糖尿病性ケトアシドーシスは2型糖尿病はもちろん、1型糖尿病の患者さんやインスリン注射を中断した場合に起こりやすいため注意しましょう。 

2-6.自力での回復が困難な状態へ至る

糖尿病による体重減少が長期にわたって放置されると、栄養不足・筋力低下・合併症の進行が重なり、生活そのものが立ち行かなくなる場合があります。体が弱り切った状態では、食事や運動など本来治療の基本となるべき療法すら自力でおこなえません。
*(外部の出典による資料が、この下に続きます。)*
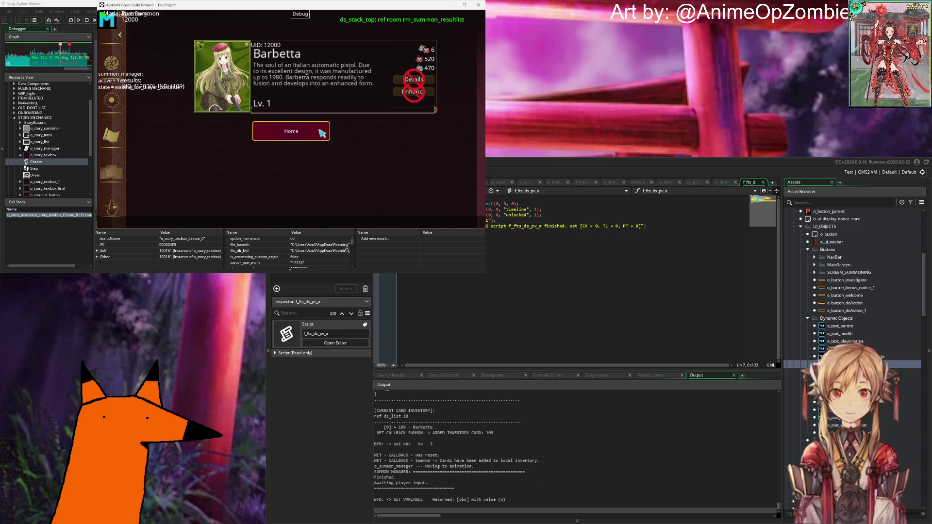
pyautogui.click(307, 182)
早い段階であれば食事療法や薬物療法で血糖値コントロールができるようになりますが、放置が長引くほど回復に必要な治療も複雑になります。体重の異常な減少を感じた場合、1日でも早く医療機関を受診しましょう。

3.糖尿病による体重減少を改善する方法

糖尿病による体重減少を改善するには、食事療法・運動療法・薬物療法の3つを組み合わせて取り組むのが効果的です。自己判断で対応するのは危険なため、必ず医師や管理栄養士の指導のもとで進めましょう。 

3-1.食事療法

以下で、5つの食事療法を紹介します。

  • 適正な摂取カロリーを計算する
  • タンパク質を十分に摂取する
  • ビタミン・ミネラルを補給する
  • 低GI食品を活用する
  • 食べる順番を工夫する

ひとつずつ見ていきましょう。

3-1-1.適正な摂取カロリーを計算する

糖尿病の食事療法の基本は、自分に必要な1日の摂取カロリーを正確に把握することです。体重や活動量をもとに適正エネルギー量を算出し、過不足なく摂取するのが血糖値コントロールにつながります。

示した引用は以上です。